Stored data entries
◆ ◆ ◆

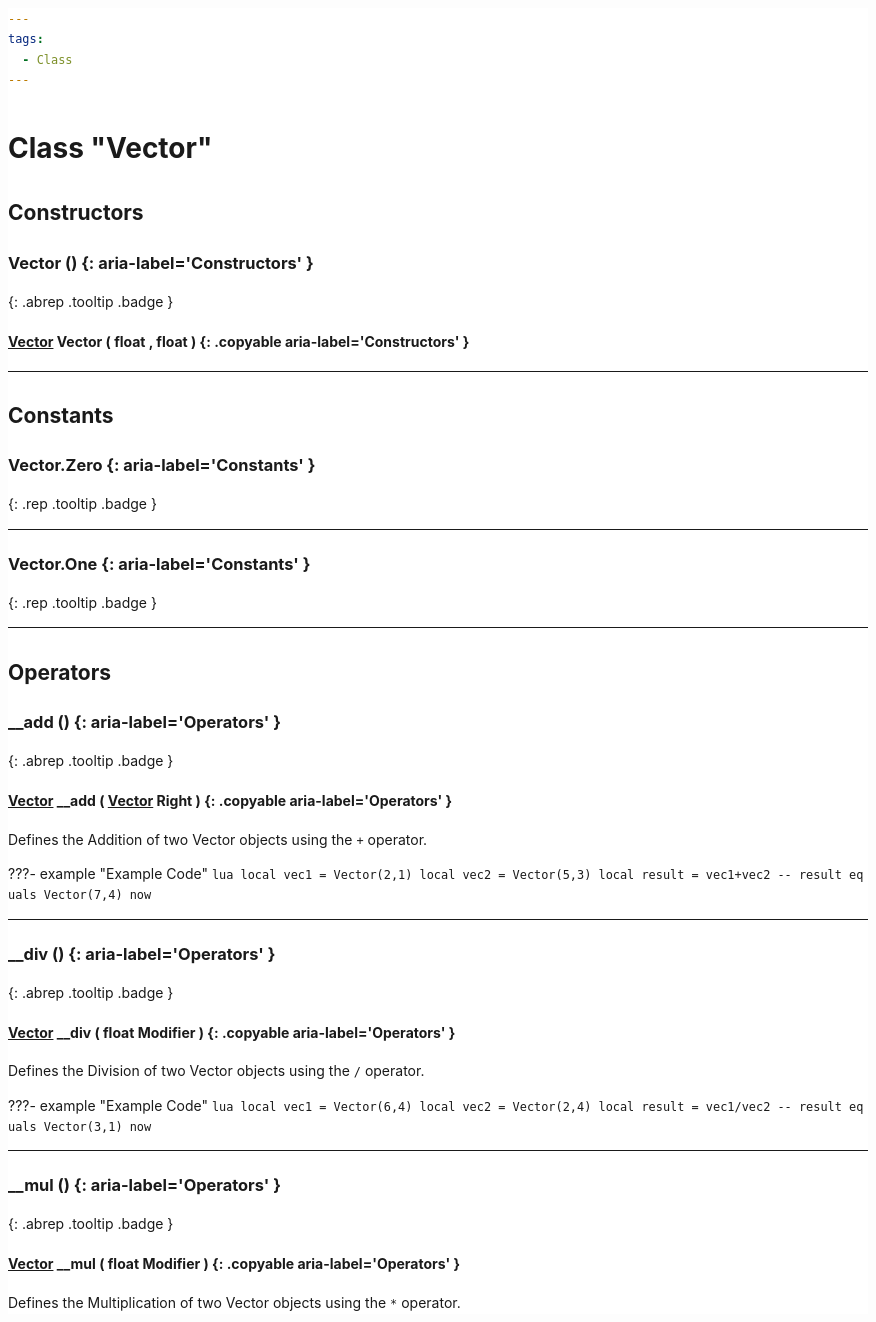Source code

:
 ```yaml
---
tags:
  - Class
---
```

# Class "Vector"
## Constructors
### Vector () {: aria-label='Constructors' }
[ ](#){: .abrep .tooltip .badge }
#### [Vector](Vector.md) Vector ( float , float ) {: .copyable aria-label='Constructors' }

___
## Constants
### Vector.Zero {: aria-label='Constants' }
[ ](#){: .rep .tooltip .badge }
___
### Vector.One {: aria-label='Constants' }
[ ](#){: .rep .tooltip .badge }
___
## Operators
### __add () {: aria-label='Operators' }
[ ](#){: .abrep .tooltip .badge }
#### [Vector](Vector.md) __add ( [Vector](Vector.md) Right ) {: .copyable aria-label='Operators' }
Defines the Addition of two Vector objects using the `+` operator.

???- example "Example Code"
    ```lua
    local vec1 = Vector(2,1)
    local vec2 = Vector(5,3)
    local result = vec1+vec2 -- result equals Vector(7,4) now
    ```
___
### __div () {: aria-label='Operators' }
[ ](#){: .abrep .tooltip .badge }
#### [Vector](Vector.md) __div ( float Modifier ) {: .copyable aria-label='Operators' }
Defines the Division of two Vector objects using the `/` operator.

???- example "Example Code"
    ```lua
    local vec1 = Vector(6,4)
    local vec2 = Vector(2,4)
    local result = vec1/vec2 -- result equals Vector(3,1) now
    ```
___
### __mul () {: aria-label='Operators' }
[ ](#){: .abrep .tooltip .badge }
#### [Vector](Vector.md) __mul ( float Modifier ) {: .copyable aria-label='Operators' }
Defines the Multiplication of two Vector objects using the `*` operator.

◆ ◆ ◆

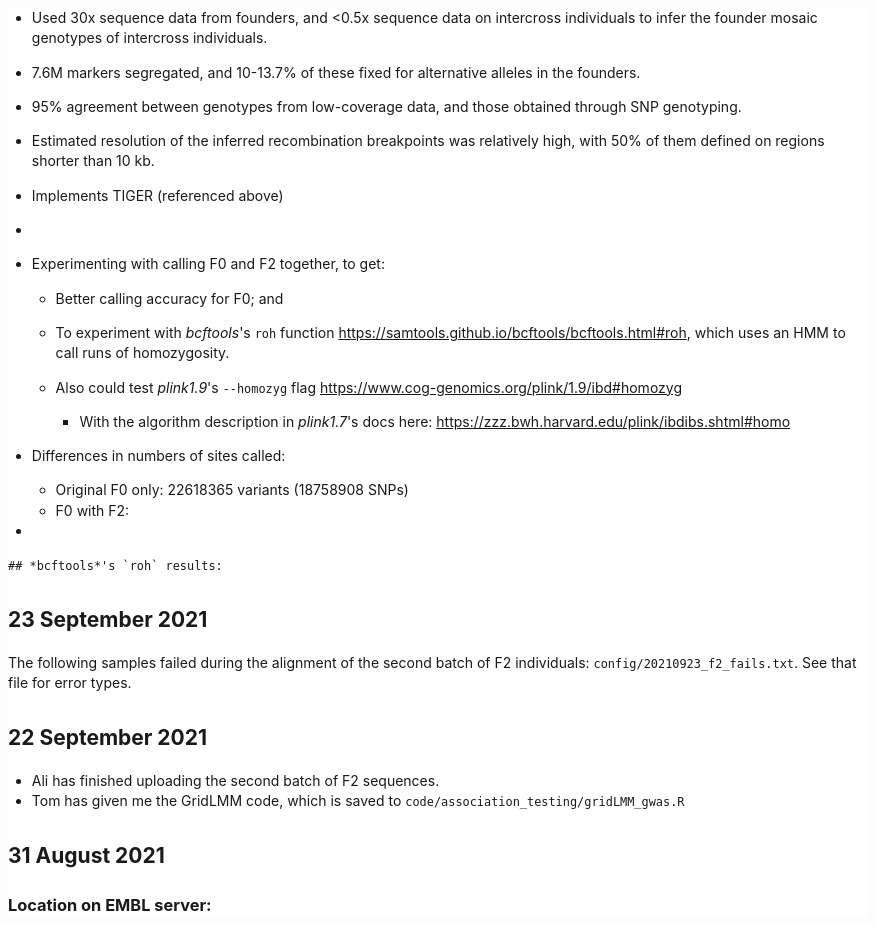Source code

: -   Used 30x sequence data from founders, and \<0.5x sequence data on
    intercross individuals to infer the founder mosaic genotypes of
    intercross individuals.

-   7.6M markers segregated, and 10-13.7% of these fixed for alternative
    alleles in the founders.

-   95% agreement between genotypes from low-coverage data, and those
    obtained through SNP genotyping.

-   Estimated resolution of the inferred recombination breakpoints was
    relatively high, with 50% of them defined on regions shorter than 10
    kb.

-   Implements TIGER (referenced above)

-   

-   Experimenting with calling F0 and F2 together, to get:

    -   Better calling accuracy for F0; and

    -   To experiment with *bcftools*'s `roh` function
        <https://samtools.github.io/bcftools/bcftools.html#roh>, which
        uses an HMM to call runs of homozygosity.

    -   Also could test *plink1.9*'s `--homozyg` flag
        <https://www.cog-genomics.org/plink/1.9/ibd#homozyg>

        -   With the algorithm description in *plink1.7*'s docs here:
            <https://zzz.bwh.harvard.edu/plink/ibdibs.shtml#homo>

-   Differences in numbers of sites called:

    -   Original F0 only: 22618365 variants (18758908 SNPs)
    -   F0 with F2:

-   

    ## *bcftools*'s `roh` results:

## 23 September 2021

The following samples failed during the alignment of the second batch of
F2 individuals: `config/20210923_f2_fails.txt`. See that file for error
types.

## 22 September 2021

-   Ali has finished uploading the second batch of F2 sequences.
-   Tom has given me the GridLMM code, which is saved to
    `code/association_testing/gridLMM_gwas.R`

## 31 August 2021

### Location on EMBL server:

◆ ◆ ◆

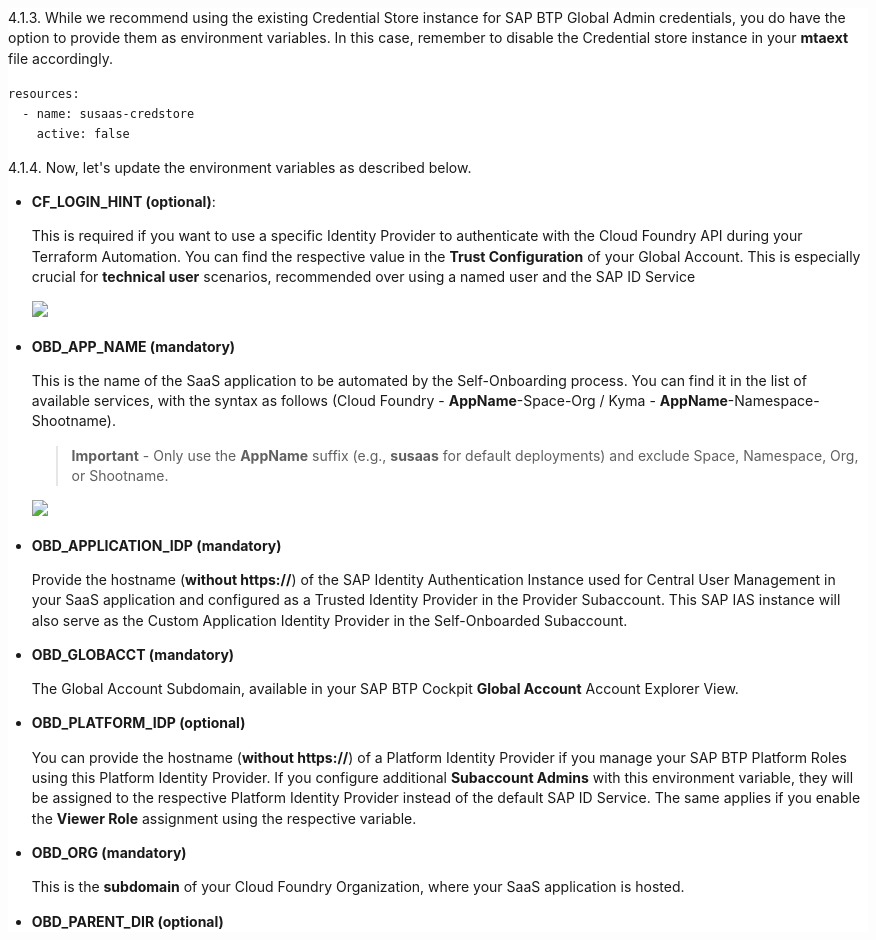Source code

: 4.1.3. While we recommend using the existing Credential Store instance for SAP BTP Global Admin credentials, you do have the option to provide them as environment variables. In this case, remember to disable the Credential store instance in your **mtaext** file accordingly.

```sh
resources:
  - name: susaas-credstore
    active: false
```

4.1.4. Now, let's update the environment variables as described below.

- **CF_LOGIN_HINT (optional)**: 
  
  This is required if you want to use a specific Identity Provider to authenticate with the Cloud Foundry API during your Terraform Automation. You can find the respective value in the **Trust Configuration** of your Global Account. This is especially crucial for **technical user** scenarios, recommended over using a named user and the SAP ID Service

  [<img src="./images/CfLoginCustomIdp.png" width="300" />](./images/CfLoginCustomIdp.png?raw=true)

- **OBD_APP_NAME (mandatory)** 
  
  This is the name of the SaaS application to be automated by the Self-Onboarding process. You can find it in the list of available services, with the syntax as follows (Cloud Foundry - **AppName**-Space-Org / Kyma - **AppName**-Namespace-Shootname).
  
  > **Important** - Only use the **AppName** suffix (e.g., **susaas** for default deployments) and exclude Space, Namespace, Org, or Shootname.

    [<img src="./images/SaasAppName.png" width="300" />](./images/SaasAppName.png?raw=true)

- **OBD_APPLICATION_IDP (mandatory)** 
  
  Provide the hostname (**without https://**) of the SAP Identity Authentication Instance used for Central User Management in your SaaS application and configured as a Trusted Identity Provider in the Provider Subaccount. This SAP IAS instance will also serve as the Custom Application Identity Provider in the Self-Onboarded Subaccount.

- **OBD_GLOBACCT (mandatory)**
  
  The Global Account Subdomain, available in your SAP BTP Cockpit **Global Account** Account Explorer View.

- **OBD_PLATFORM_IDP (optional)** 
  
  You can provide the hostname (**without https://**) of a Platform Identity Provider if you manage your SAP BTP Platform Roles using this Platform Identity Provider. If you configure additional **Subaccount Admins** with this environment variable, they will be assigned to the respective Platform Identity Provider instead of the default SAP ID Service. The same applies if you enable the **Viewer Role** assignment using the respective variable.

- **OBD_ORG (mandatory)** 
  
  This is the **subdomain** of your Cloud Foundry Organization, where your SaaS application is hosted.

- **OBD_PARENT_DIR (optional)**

◆ ◆ ◆

◆ **What to produce**
From the records above, copy only the lines starting with the line that holds "of F2 sequences." and going on through the line that holds "### Location on", exactly as written.

◆ **Solution to this task**
-   Ali has finished uploading the second batch of F2 sequences.
-   Tom has given me the GridLMM code, which is saved to
    `code/association_testing/gridLMM_gwas.R`

## 31 August 2021

### Location on EMBL server:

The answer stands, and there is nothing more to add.